A Shocking Vulnerability Demonstrated at eXchange REWIRED


By: Brian Stallard

June 10, 2021

Categories: AAMI News, HTM Professionals, Medical Device Manufacturers

ArchimedesCenterImage1

Can you imagine having your smart assistant getting hijacked with… light?

During AAMI eXchange REWIRED’s Thursday airing of “Good Morning HTM”, The Archimedes Center for Healthcare and Device Security shocked the healthcare technology management (HTM) community with a live demonstration of a worrying vulnerability inherent in many smart devices.
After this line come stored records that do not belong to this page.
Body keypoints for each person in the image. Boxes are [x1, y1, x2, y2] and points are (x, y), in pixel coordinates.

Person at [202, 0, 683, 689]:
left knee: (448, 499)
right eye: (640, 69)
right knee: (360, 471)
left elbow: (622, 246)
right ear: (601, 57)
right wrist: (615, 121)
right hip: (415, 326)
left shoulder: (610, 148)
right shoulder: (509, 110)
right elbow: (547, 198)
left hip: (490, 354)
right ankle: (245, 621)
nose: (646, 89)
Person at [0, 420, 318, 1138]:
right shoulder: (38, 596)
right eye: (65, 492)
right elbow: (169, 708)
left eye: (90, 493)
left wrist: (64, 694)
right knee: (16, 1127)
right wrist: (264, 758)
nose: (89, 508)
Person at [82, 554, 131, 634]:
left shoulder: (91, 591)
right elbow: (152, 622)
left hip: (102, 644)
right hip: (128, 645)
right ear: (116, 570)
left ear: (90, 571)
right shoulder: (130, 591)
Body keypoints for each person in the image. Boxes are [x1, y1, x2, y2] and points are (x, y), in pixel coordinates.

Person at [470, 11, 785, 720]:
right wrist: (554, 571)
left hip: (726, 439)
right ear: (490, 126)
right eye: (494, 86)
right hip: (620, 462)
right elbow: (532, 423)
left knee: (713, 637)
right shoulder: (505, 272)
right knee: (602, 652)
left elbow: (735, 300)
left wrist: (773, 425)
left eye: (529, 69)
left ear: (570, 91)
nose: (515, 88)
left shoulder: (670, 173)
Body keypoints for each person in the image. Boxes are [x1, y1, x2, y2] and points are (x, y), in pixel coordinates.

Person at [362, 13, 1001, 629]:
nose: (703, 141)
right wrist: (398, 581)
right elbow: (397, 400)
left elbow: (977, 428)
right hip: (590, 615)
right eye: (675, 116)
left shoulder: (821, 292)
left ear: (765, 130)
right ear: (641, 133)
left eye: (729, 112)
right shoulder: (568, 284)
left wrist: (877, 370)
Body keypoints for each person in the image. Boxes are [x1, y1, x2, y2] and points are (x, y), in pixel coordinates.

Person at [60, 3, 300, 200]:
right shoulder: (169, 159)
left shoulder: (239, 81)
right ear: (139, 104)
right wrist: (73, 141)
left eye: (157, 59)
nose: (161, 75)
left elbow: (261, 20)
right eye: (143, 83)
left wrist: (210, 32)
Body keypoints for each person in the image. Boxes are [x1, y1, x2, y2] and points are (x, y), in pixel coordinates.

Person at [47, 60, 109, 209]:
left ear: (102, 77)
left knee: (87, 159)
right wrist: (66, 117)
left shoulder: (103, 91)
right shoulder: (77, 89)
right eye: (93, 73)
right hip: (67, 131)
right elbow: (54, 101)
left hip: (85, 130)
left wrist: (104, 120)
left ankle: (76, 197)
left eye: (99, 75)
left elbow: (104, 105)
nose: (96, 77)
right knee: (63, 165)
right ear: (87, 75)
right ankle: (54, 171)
During the demonstration, University of Michigan PhD student and Archimedes Center research assistant, Connor Bolton aimed a bright green laser at a Google Home smart assistant device. A few seconds later, and seemingly unprompted, the device announced the time to everyone watching the eXchange REWIRED live feed.

“Oh wow—there it went!” exclaimed co-host Robert Burroughs, SVP of Education at AAMI. “And you’re doing that with some very inexpensive equipment? I’m definitely keeping my blinds closed from now on!”

Bolton explained that he had modulated the light of a $20 laser pointer to carry a specific message—in this case, asking the smart assistant to tell the time.

“By varying the intensity of the laser in tune with the voice command we want to give, we’ve essentially embedded audio into the laser beam itself,” he said.

The researcher and his colleagues have tested the technique in multiple devices and at varying distances. In one video, the team has even managed to command a smart device to open a home’s garage door after shooting the laser from a bell tower, through a window, and into the home.

 
The vulnerability, first revealed by researchers from the University of Michigan and The University of Electro-Communications, Tokyo, raises important security questions even while medical device designers are becoming increasingly interested in the idea of digital healthcare assistants, “smart” wearables, and networked smart devices in the clinical setting.

It also highlights a worrying trend: As the advance of new technologies continues to speed up, it may begin to outpace device security. Fortunately, this is a concern that AAMI and the Archimedes Center have combined their efforts to address in a new collaborative effort.

“We’re bringing together healthcare providers, security experts, device designers… everyone you can think of” to anticipate problems and find the right solutions, said Bill Aerts, Executive Director at Archimedes Center.

The two organizations have connected their membership and partner networks to work on advancing security for life-saving devices.